Hall was previously a senior data scientist at a number of enterprise software companies. He says the very last question many teams would ask when building an A.I. application is, “Is it legal?” It should be among the first questions asked, he says, and it needs to be answered by someone with legal expertise as well as an understanding of how the particular model or algorithm works.

Just because A.I. is an emerging area of law doesn’t mean there aren’t plenty of ways companies can land in legal hot water today using the technology. He says this is particularly true if an algorithm winds up discriminating against people based on race, sex, religion, age, or ability. “It’s astounding to me the extent to which A.I. is already regulated and people are operating in gleeful bliss and ignorance,” he says.

Most companies have been lucky so far—enforcement agencies have generally had too many other priorities to take too hard a look at more subtle cases of algorithmic discrimination, such as a chat bot that might steer certain white customers and Black customers to different car insurance deals, Hall says. But he thinks that is about to change—and that many businesses are in for a rude awakening.

Working with Georgetown University’s Centre for Security and Emerging Technology and Partnership on A.I., Hall was among the researchers who have helped document 1,200 publicly reported cases of A.I. “system failures” in just the past three years. The consequences have ranged from people being killed (in the infamous case of Uber’s self-driving car striking a pedestrian in Arizona) to false arrests based on facial recognition systems misidentifying people to individuals being excluded from job interviews.   

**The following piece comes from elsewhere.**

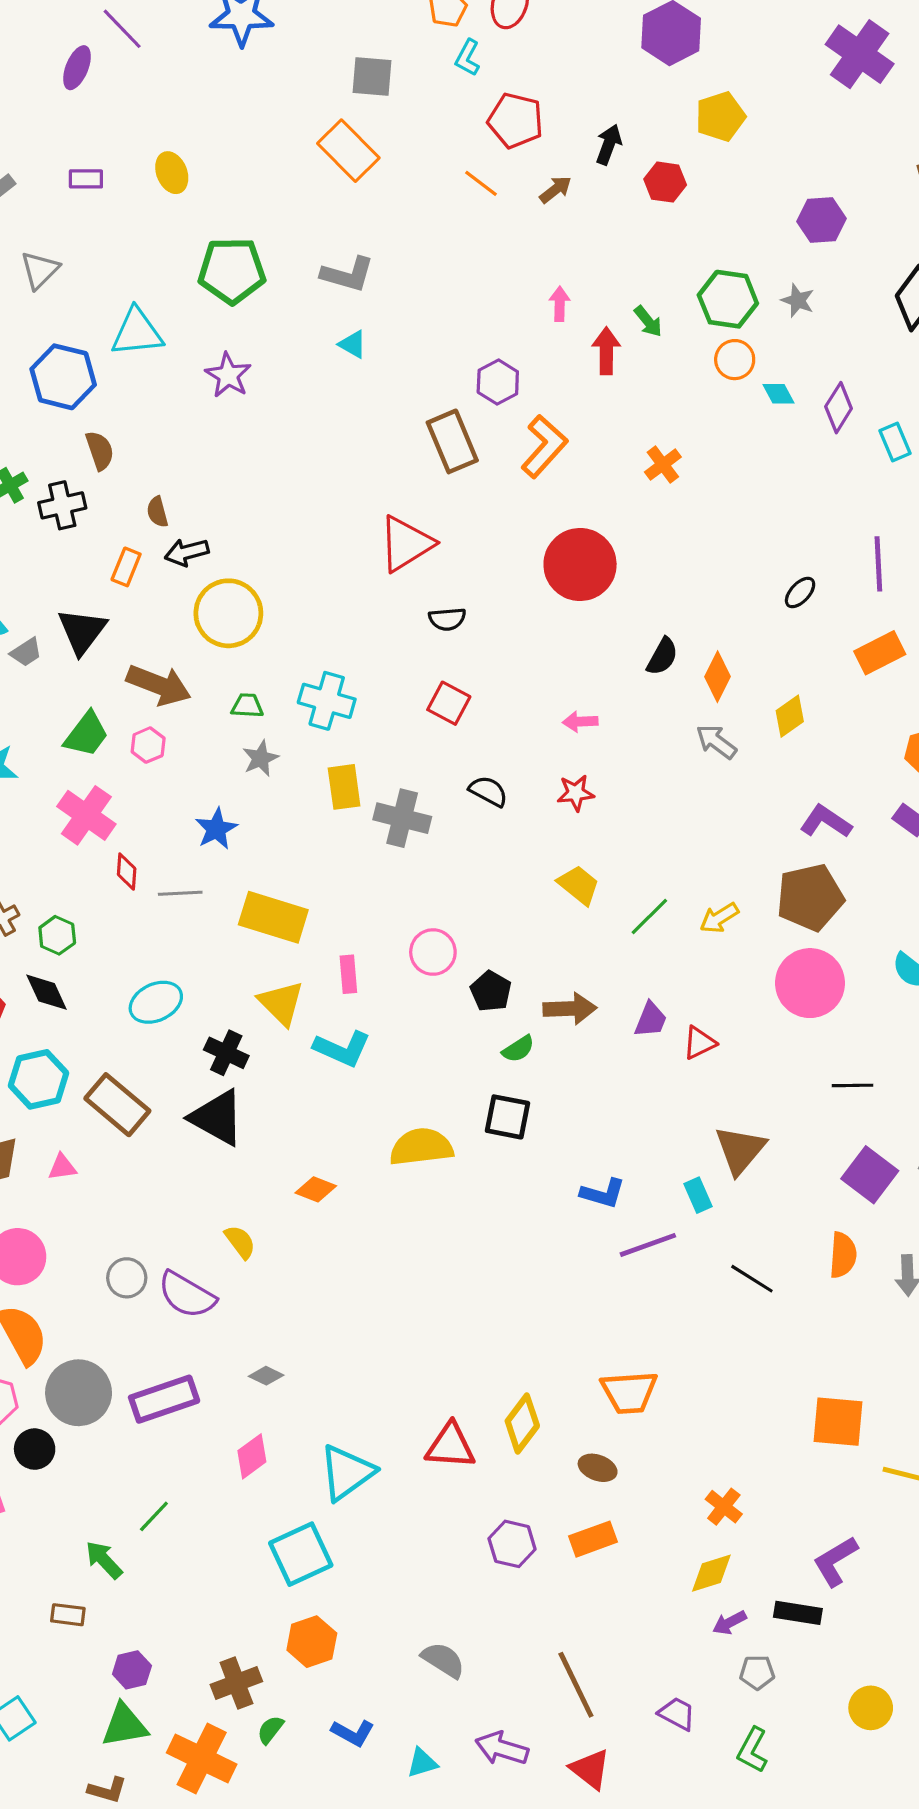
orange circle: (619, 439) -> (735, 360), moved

He thinks that data scientists and machine learning engineers need to adopt a mindset more similar to that of civil or aerospace engineers or cybersecurity experts, or, for that matter, lawyers: the “adversarial” point of view that assumes all systems are fallible and that knowing those exact points of failure and the consequences of that failure are vital. People building A.I. should assume other people will try to game the system, abuse it, or fool it in bizarre ways. Too often today, he says, machine learning teams are rewarded for building systems that perform well on average, or beat a benchmark tests, even if those systems are vulnerable to catastrophic failures when presented with unusual “corner” cases.

Hall says he welcomes the FTC’s recent signals that it plans to crack down on companies if their A.I. systems discriminate or if a company uses deceptive or misleading practices to either gather data to train an A.I., or in their marketing of their A.I. software. “I think that will shake up the future of machine learning in the U.S. and I think that is a good thing,” he says. “There’s a lot of snake oil and sloppiness that hurts people today.”

Many businesspeople don’t love lawyers. But this may be a case where we should all be grateful to see the suits and briefcases knocking on the door.